Thursday, January 13, 2011

A bit more vintage from your JH Living VCOs

JH: "I've never heard better drones than from three EMS VCOs running at almost the same frequency, and beating against each other in an ever changing pattern."

I've owned VCS 3s and Moog Modulars, and the early Moog oscillators, drifting away, outdo the EMS for a musically interesting varying tone. I don't mean out-of-control, but as he implies, something that is pleasing to hear.

If you want "more" of that from your LVCOs, consider installing a switch for the oscillator core capacitor, as the EMS (and even the Moog 901b) utilize vintage Mullard mylar capacitors, not polystyrene/polycarbonate.

C3, 2.7nf, is the polystyrene core capacitor, yes?

How to? This applies:

"Ideally, each Oscillator should have the two capacitors on the pcb joined at the current input end, to keep this sensitive point a short path. Fly a screened twisted pair cable wired to the other end of each capacitor to a panel switch such that it switches the larger capacitor in parallel. Ground the screen from a nearby panel control. "
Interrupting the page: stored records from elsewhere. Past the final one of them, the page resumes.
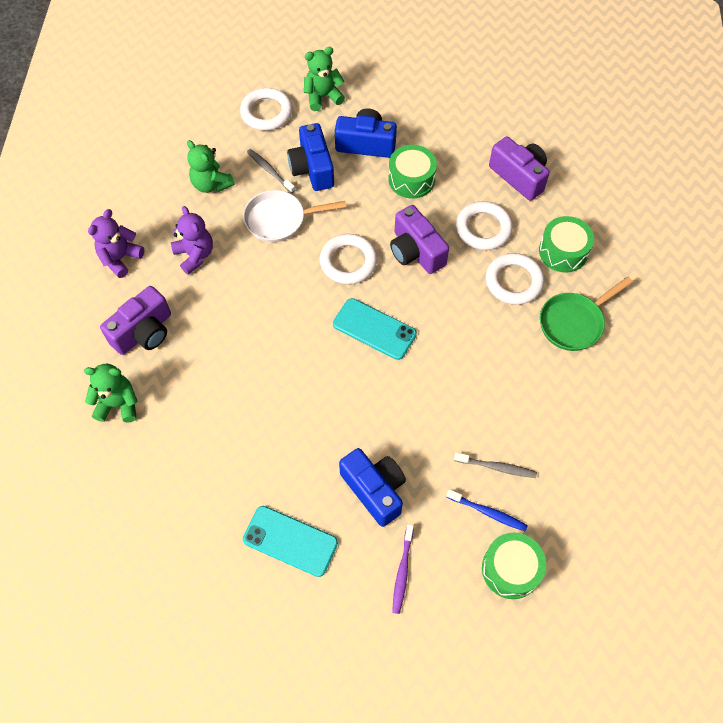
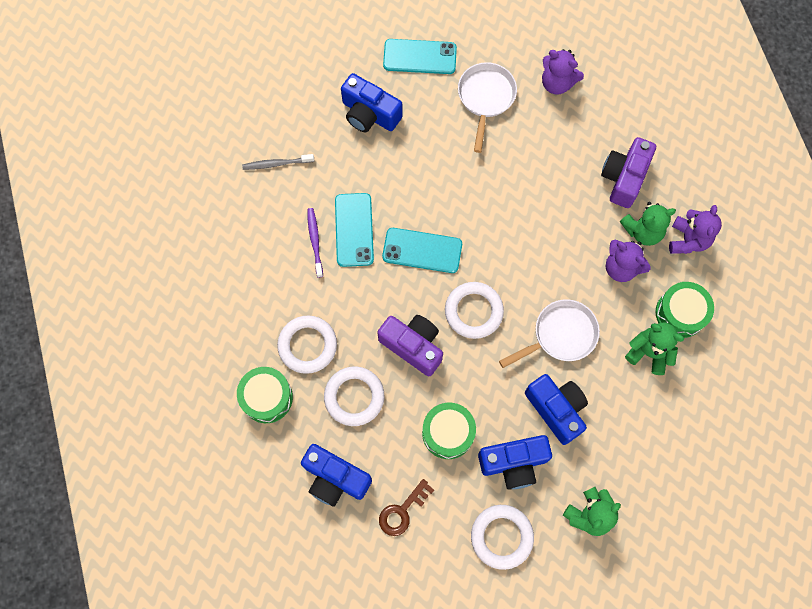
camera: 160 degrees right, 10 degrees up
(118, 404) = (608, 111): green teddy bear -> green teddy bear (642, 231)
(153, 454) = (557, 83): none -> purple teddy bear
(239, 464) = (485, 98): none -> white pan
(266, 112) = (640, 467): white ring -> white ring (501, 537)
(269, 171) = (599, 390): grey toothbrush -> none
(402, 572) = (327, 63): purple toothbrush -> purple toothbrush (315, 241)
(435, 370) = (354, 230): none -> turquoise phone
(470, 140) = (402, 511): none -> brown key
(488, 512) = (274, 126): blue toothbrush -> none
(510, 569) = (245, 91): green drum -> green drum (680, 313)
(519, 176) = (335, 478): purple camera -> blue camera
(574, 322) = (240, 320): green pan -> none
"I've chosen the same noisy 4-transistor exponential converter that EMS used in the VCS3. I'm not overly scientific about it - I just like the sound of it."

Then why change anything at all about it if it sounds good as it is/was?
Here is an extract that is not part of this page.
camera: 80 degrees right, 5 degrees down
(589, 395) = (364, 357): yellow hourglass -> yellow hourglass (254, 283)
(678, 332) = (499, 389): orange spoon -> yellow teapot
Adding the less-accurate cap may increase liking the sound of it- it's up to you. I remember Dean Hinton's original EMS mods page mentioned that its lowly vintage power supply had something to do with the "bad" behaviour of the instrument; you may wish to use a less-than-Kosher power supply to help regain the desirable character...I also note that when I sampled a VCS3 all those years ago, that the tip of each sawtooth waveform had a different overshoot, meaning that each cycle was slightly different. I don't know how that will turn out at audio frequencies but it has to be yet another aspect of Difference from the modern. I don't know how to re-create this, or if it is the same on all EMS oscillators. (I posted this at TGS many years ago; someone took my statement incorrectly, imagining that I meant that I could somehow hear each wavecycle at audio frequencies, and differentiate them...certainly not the case, but you can see the difference in a sample. I'm not sure about the cycle-to-cycle homogeny of the LOs, but it's worth considering.)
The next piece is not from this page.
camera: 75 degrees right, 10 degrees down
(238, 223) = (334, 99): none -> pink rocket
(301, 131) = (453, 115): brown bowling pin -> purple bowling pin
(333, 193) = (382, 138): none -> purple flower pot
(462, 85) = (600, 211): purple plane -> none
You may want to make sure that it has the same exponential .32V/Octave response (or so) for deep exponential FM.

Also, part of an interesting drone/its overall interesting character may be Oscillator 3. It doesn't, in the several images I've seen online, have 2C746 matched, single-housing trannies, which aid in heat transfer/stability. The 2N5172 pair which appear to be used in its core instead of the 2C, are sometimes (perhaps always) epoxied together without heat-transfer compound. This may produce more drift than the same oscillator with a 2C746 or other matched, single-housing pair.

"Back to the crow, back to the stone age!" -March Violets. Yes, I'm suggesting that on at least one of your LOs, that you install a matched but heat untreated pair. All of your oscillators don't have to sound like a bomber squadron, but one with a bit more drift will increase interest and perhaps get you closer to what sounds good about the original. Consider two-oscillator patches and use the third oscillator for FX. Sometimes, use all three for the different character. The Minimoog is also set up in this manner, however its Oscillator 3 is likely (haven't looked) of equal stability as the first two.

You can also put the Tempco resistor on a switch, DPDT, to select between it and a resistor of the same measured value but standard carbon comp or metal film. See the above link and considerations per switching core capacitors.

But of course, just ignore me; no one actually likes those old instruments or why they sound and act the way they do.

And to those who leap to fear any time I discuss the facts as I am learning them, get a life. Just get a life.